Task details:
Retype the mailing-list exchange about lazy I/O and referential transparency word for word, keeping every line as it appears.

Extracted text:
● ● ● ● ●

On Fri, May 26, 2006 at 11:52:34AM +0100, Simon Marlow wrote:
I'm not even certain that lazy I/O doesn't upset referential transparency. It seems hard to construct a concrete counter example though. My intuition is something like this: if evaluating a thunk can cause IO to take place, then the act of evaluating that thunk might affect the value of another lazy I/O computation, and hence it should be possible to get different results by evaluating the thunks in a different order. I'm concerned that in the presence of dependencies between lazy I/O computations, the order of evaluation might be visible.
Each time you say I/O here, you mean "input", I think.

Hello Simon, Friday, May 26, 2006, 2:52:34 PM, you wrote:
Assuming we do have imprecise exceptions what is wrong with lazy IO?
I'm not even certain that lazy I/O doesn't upset referential transparency. It seems hard to construct a concrete counter example though. My intuition is something like this: if evaluating a thunk can cause IO to take place, then the act of evaluating that thunk might affect the value of another lazy I/O computation, and hence it should be possible to get different results by evaluating the thunks in a different order. I'm concerned that in the presence of dependencies between lazy I/O computations, the order of evaluation might be visible.

● ● ● ● ●

Dataset records:
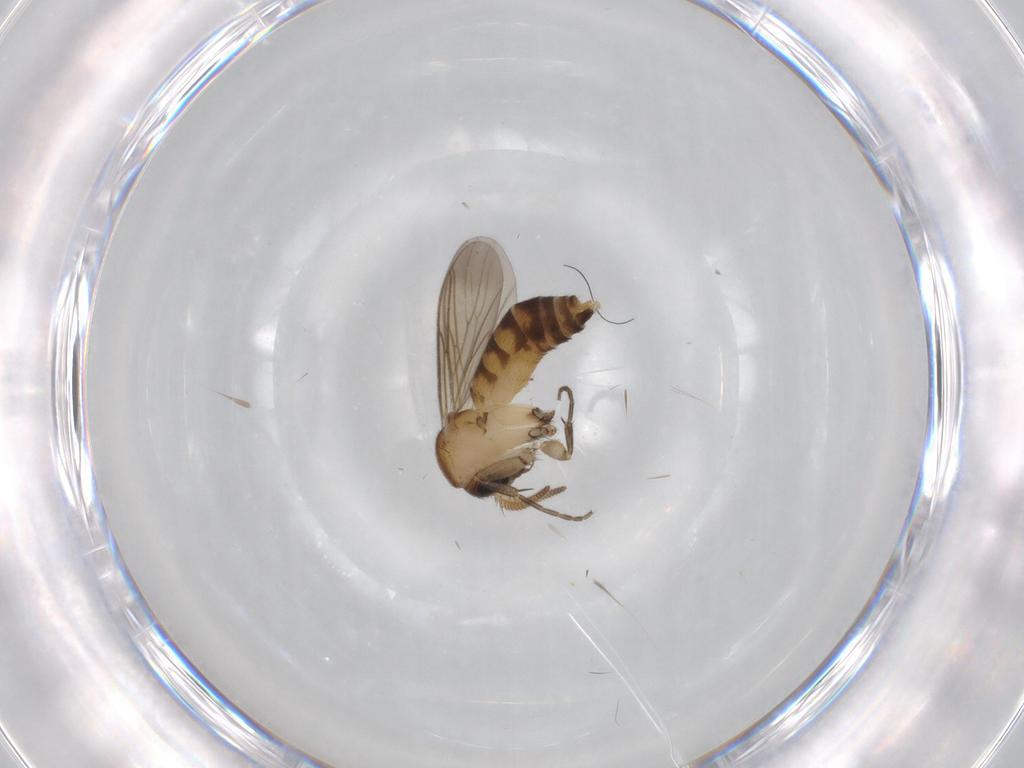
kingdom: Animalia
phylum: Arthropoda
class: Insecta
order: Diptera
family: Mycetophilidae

● ● ● ● ●

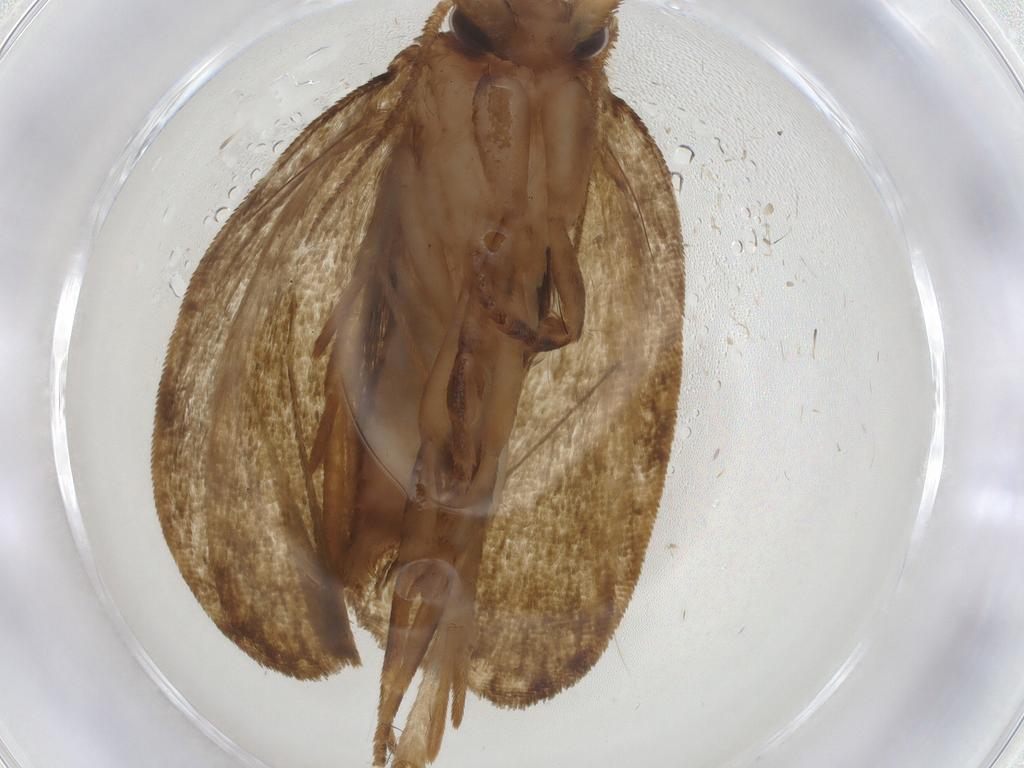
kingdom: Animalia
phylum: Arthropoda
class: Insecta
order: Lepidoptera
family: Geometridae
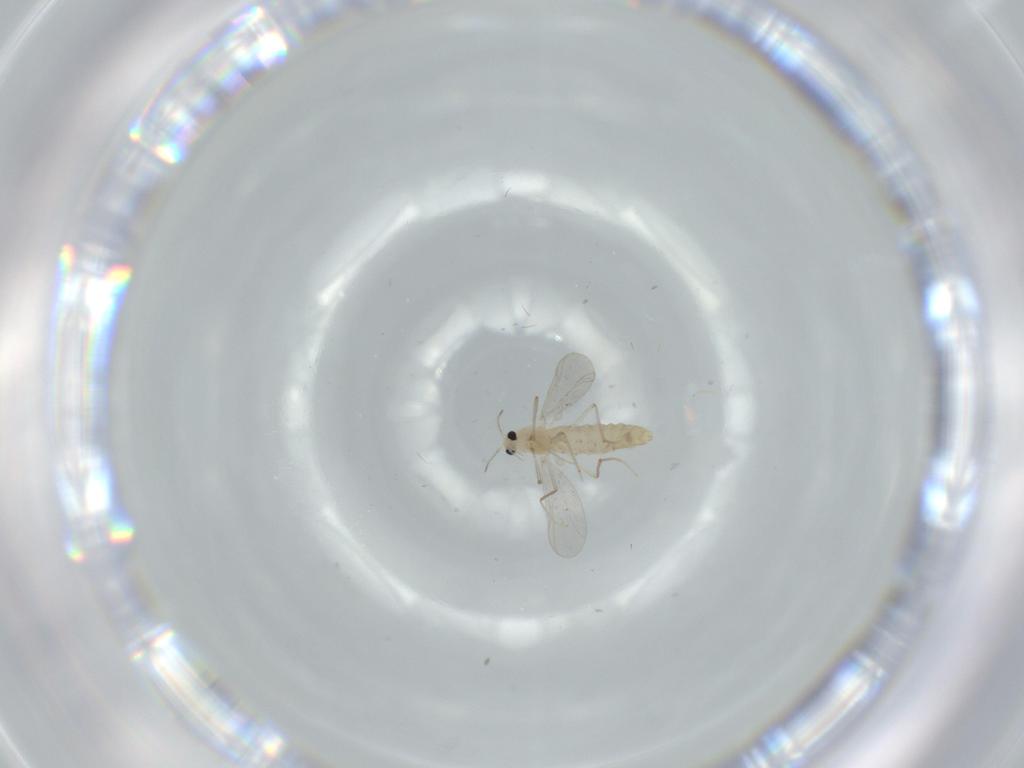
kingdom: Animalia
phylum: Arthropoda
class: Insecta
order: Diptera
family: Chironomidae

● ● ● ● ●

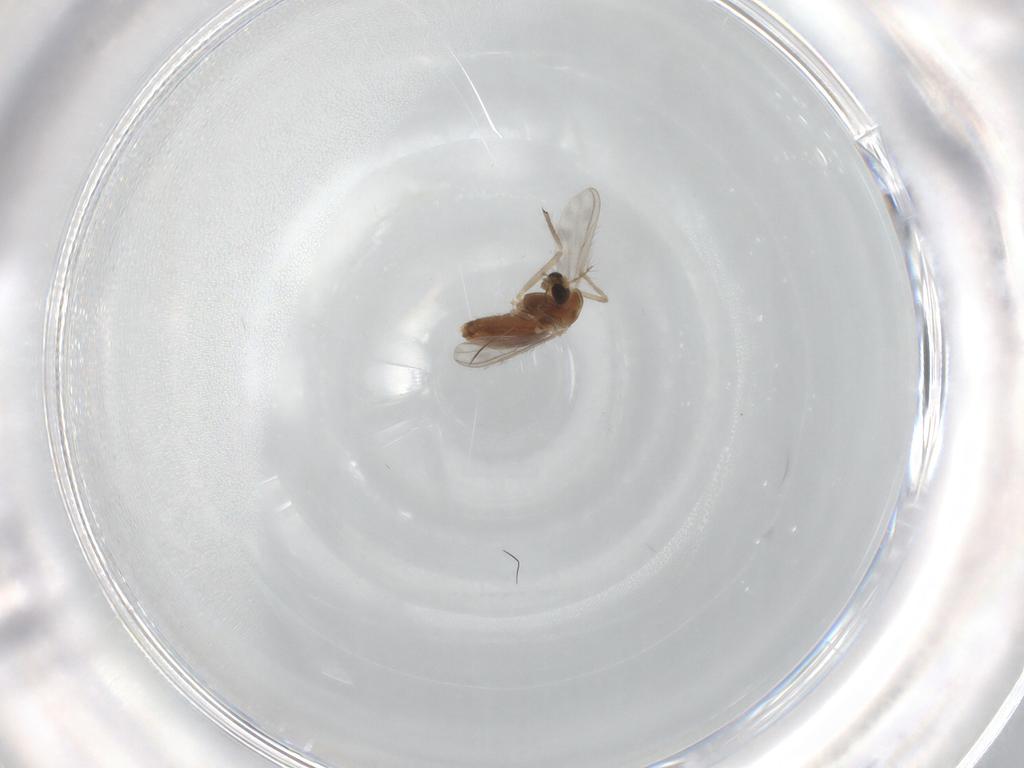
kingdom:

● ● ● ● ●

Full output:
On Fri, May 26, 2006 at 11:52:34AM +0100, Simon Marlow wrote:
I'm not even certain that lazy I/O doesn't upset referential transparency. It seems hard to construct a concrete counter example though. My intuition is something like this: if evaluating a thunk can cause IO to take place, then the act of evaluating that thunk might affect the value of another lazy I/O computation, and hence it should be possible to get different results by evaluating the thunks in a different order. I'm concerned that in the presence of dependencies between lazy I/O computations, the order of evaluation might be visible.
Each time you say I/O here, you mean "input", I think.

Hello Simon, Friday, May 26, 2006, 2:52:34 PM, you wrote:
Assuming we do have imprecise exceptions what is wrong with lazy IO?
I'm not even certain that lazy I/O doesn't upset referential transparency. It seems hard to construct a concrete counter example though. My intuition is something like this: if evaluating a thunk can cause IO to take place, then the act of evaluating that thunk might affect the value of another lazy I/O computation, and hence it should be possible to get different results by evaluating the thunks in a different order. I'm concerned that in the presence of dependencies between lazy I/O computations, the order of evaluation might be visible.